Excerpts from a dataset
Segment Open
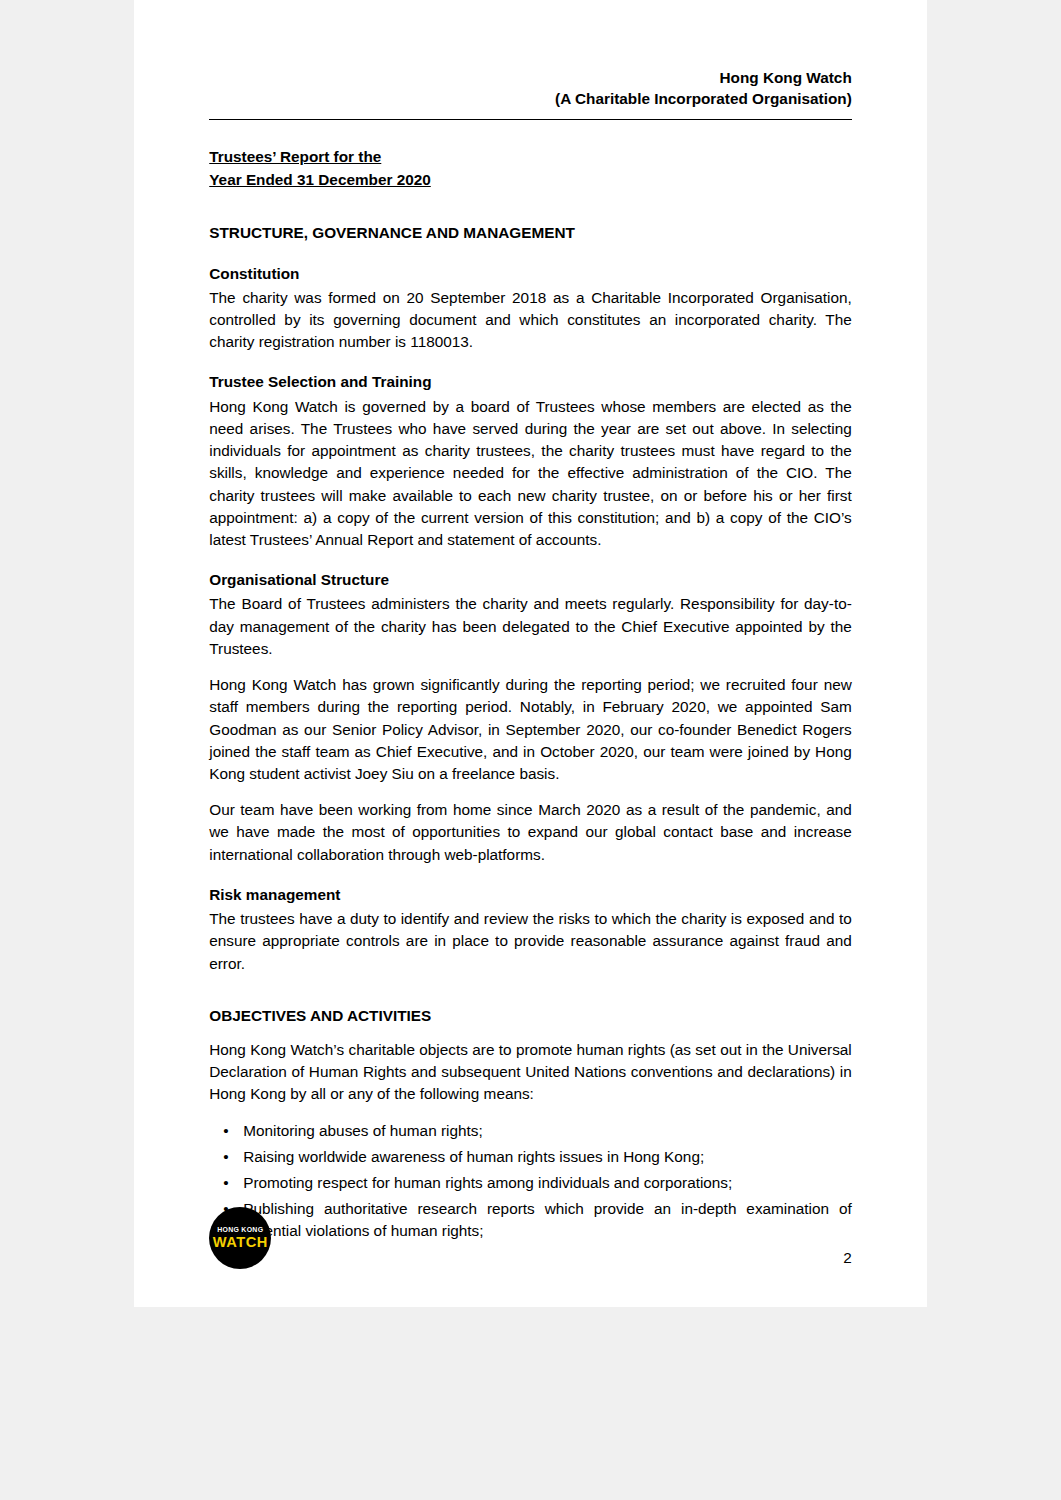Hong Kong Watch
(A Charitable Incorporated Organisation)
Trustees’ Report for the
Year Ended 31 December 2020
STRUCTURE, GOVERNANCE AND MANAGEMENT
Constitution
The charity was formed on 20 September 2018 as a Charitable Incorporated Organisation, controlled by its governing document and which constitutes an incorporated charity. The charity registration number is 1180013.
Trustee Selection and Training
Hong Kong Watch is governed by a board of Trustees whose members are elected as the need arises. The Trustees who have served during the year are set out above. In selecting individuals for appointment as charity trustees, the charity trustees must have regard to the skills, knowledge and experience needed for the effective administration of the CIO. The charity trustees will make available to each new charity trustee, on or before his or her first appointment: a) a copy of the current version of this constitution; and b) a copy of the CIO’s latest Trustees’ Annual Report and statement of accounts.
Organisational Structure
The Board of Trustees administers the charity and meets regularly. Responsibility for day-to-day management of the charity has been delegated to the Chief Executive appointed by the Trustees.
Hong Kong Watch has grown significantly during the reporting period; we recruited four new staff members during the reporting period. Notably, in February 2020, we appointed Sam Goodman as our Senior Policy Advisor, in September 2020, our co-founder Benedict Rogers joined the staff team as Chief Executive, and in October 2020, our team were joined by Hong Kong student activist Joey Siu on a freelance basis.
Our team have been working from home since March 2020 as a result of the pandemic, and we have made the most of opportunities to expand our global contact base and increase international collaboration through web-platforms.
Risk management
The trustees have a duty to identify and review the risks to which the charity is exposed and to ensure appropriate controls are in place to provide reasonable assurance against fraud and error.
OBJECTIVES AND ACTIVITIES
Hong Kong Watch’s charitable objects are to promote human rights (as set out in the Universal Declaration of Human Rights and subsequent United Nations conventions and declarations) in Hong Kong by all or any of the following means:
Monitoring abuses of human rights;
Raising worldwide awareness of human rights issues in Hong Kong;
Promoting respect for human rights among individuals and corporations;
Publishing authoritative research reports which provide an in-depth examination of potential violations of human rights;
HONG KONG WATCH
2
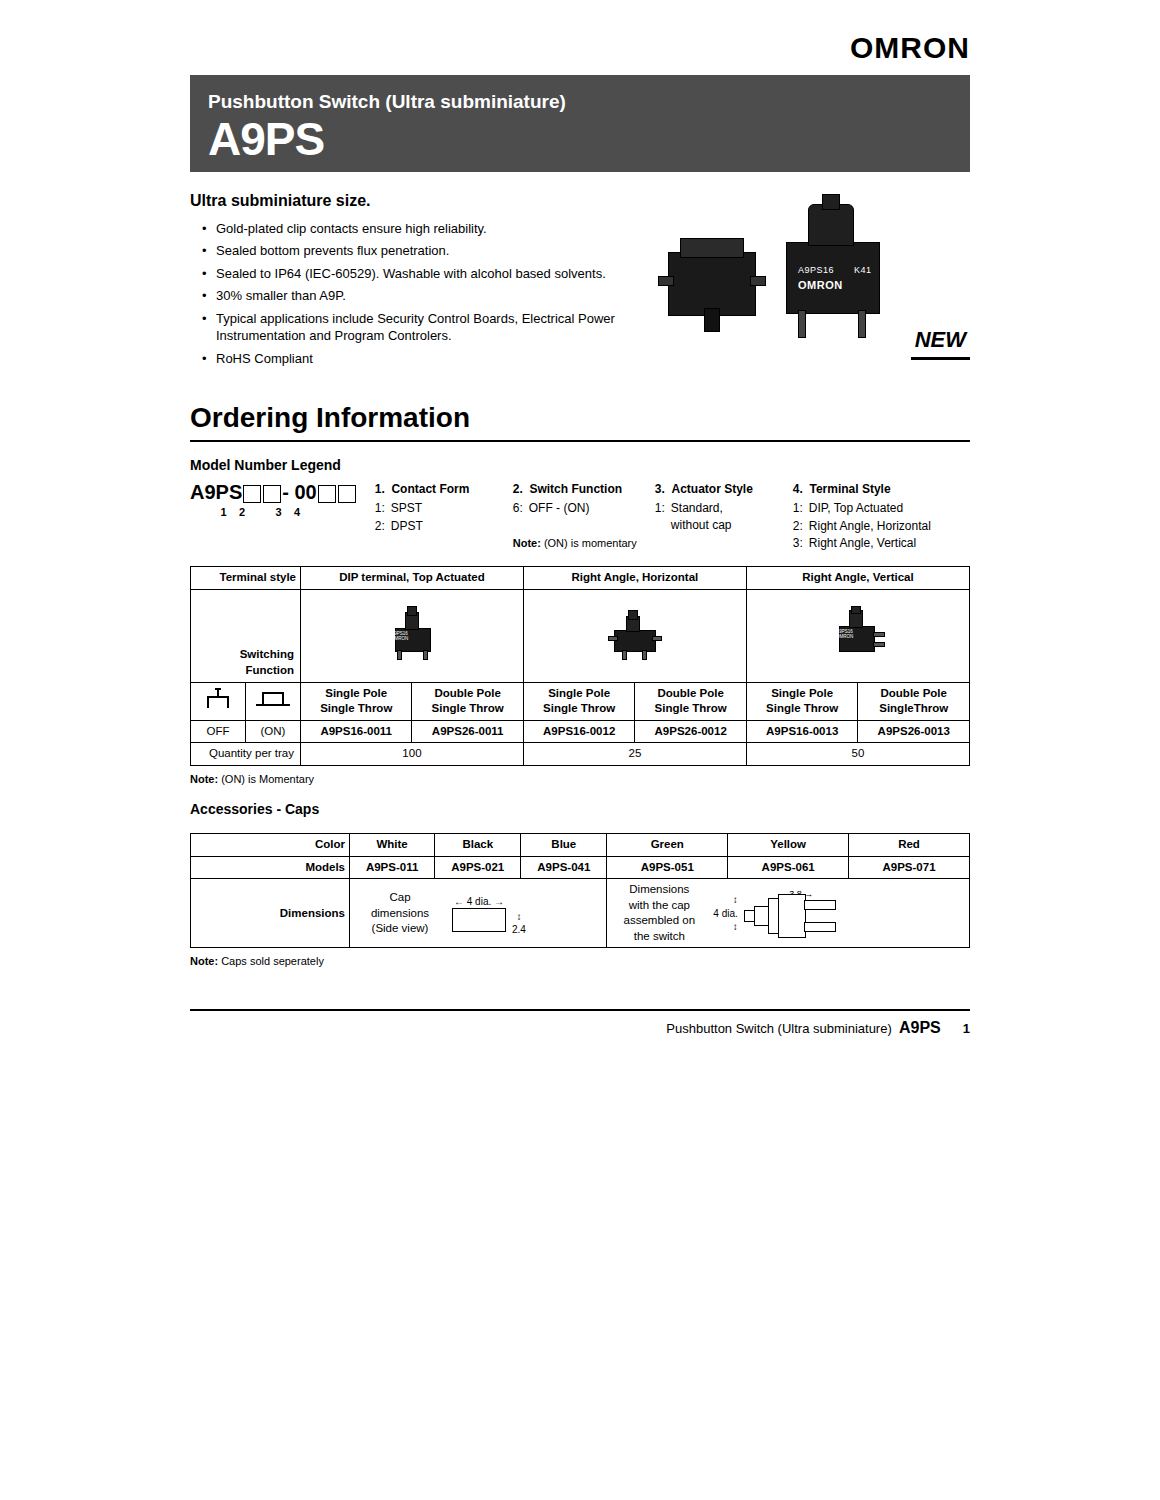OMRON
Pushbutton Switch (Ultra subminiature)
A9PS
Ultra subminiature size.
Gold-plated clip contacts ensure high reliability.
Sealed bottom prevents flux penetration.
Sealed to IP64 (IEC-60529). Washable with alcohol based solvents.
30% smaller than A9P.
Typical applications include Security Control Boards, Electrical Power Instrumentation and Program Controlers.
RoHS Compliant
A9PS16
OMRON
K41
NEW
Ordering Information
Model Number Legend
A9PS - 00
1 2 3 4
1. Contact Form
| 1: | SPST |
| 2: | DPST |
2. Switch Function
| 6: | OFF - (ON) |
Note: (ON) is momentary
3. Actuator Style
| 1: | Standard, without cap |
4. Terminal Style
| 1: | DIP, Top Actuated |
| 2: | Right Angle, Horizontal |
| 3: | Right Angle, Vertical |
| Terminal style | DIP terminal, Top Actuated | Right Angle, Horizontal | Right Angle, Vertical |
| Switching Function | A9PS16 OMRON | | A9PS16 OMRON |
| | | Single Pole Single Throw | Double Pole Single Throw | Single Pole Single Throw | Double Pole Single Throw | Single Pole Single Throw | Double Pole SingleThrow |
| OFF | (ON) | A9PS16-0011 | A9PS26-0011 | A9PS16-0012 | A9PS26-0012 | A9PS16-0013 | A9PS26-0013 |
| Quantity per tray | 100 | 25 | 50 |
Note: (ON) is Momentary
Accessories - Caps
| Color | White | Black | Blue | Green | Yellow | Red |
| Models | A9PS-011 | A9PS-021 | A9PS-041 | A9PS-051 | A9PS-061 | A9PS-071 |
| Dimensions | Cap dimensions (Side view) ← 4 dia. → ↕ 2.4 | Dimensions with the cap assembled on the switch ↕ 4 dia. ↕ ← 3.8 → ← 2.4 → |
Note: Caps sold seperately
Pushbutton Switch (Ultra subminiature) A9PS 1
Segment Closed
Segment Open
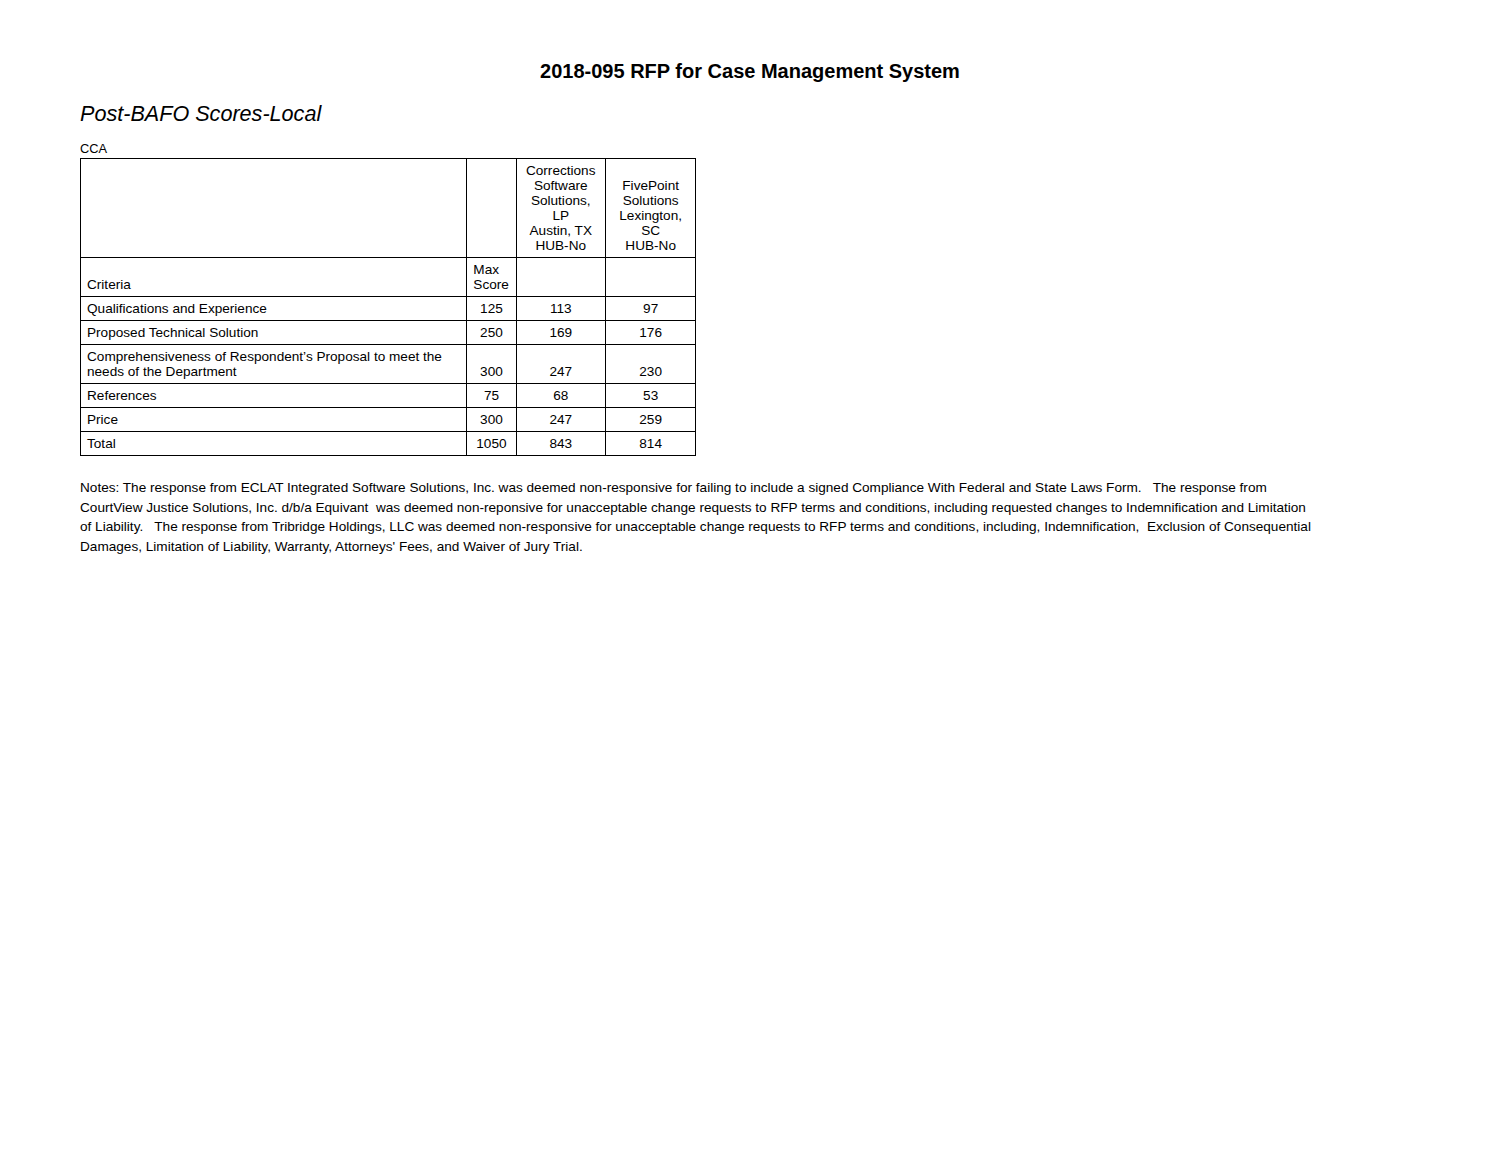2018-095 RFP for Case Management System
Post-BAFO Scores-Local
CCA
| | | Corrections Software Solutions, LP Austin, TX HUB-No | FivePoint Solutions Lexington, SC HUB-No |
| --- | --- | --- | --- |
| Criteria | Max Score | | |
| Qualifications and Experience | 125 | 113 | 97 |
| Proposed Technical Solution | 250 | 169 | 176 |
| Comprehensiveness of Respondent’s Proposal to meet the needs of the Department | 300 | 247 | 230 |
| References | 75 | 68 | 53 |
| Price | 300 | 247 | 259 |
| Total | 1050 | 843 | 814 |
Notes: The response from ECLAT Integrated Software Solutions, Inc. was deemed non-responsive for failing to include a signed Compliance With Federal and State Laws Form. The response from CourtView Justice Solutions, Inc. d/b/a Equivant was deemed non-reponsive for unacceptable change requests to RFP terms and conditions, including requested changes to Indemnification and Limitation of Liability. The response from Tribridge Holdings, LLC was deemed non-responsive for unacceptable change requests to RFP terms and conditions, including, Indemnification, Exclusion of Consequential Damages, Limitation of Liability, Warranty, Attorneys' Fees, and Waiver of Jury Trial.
Segment Closed
▶ **DIRECTIONS**
From the records above, return exactly the lines running from the one that contains "Publishing authoritative research" down to the one that contains "30% smaller than A9P.", both included, without any pictures.

▶ **TASK SOLUTION**
Publishing authoritative research reports which provide an in-depth examination of potential violations of human rights;
HONG KONG WATCH
2
OMRON
Pushbutton Switch (Ultra subminiature)
A9PS
Ultra subminiature size.
Gold-plated clip contacts ensure high reliability.
Sealed bottom prevents flux penetration.
Sealed to IP64 (IEC-60529). Washable with alcohol based solvents.
30% smaller than A9P.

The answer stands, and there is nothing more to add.